The Species Tree with Average Gene (STAG) method utilized in OrthoFinder aims to construct a species tree based on orthogroups derived from gene trees. Here’s how it works:

Gene Tree Analysis: For each gene tree, STAG identifies the shortest distances between homologs in different species. It looks for the most closely related gene copies among species in these gene trees.
Species Homolog Selection: STAG retains only one gene copy per species, selecting the copy that exhibits the shortest distances to homologs in other species. This step intends to choose the gene copy that is most representative of its homologs across various species.
Tree Estimation: Using the selected gene copies and their distances, STAG constructs an estimated tree that reflects the evolutionary relationships between species based on these gene copies.
Consensus Species Tree: By amalgamating the individual estimated trees derived from numerous gene families, STAG creates a consensus species tree. This consensus tree represents an average or collective view of the evolutionary relationships among species.

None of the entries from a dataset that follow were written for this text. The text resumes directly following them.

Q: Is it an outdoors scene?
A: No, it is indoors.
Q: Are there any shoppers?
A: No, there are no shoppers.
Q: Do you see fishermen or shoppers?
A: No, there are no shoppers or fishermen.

The underlying assumption of the STAG method is that while mistakes might occur during the selection process of gene copies, leveraging information from a large collection of gene families can help average out these errors. This approach relies on the principle that errors or inaccuracies in the selection of individual gene copies are balanced out when considering a broad spectrum of gene families. Consequently, the consensus species tree derived from these collective gene families is expected to provide a more accurate representation of the evolutionary relationships among species.

12.4.2 Tree Rooting

Rooting a phylogenetic tree involves determining the position of the most recent common ancestor (MRCA) and establishing the direction of evolution from that point. Several approaches exist for rooting trees:

Known Outgroup Species: Using a known outgroup species that is evolutionarily distant from the group under study. This outgroup is expected to share a common ancestor with the ingroup but diverged earlier, providing a basis for rooting the tree.
Gene Duplication Events (STRIDE): The STRIDE method, proposed by Emms and Kelly, leverages gene duplication events for tree rooting. It’s based on the principle that gene duplications are irreversible, meaning two genes cannot merge back into one. By identifying a root where the duplication events align with the timing constraints of evolution, this method seeks a root that best fits the pattern of gene duplication events across the tree.

The concept here is to pinpoint a root position on the phylogenetic tree where the inferred gene duplication events align with the expected evolutionary timeline. For instance, identifying a root where gene duplication events occur in a manner that is consistent with the known rates of evolution and divergence times among species.

12.4.3 Birth-Death Model

The birth-death model provides a formal probabilistic framework for estimating the turnover rates of gene families, offering insights into significantly expanded or contracted gene families within an evolutionary context.

Here’s an overview of the process:

Estimating Birth/Death Rates: Using the birth-death model within a phylogenetic framework, the consensus birth and death rates of gene families are estimated across the evolutionary tree. This estimation involves determining the rates at which new genes are gained (birth rate) and existing genes are lost (death rate) within different gene families over time.
Identifying Deviations from Consensus: Once the consensus birth and death rates are estimated, the model is used to identify gene families that significantly deviate from this general consensus. These deviations indicate gene families that have undergone remarkable expansions or contractions compared to the expected turnover rates derived from the overall evolutionary pattern.

This approach allows for a quantitative assessment of how gene families evolve across a phylogeny. It enables the identification of specific gene families that have experienced exceptional evolutionary dynamics, exhibiting substantial expansions or contractions beyond the typical rates observed across the evolutionary tree. This information offers valuable insights into the evolutionary forces driving the diversity and dynamics of gene families within different species or lineages.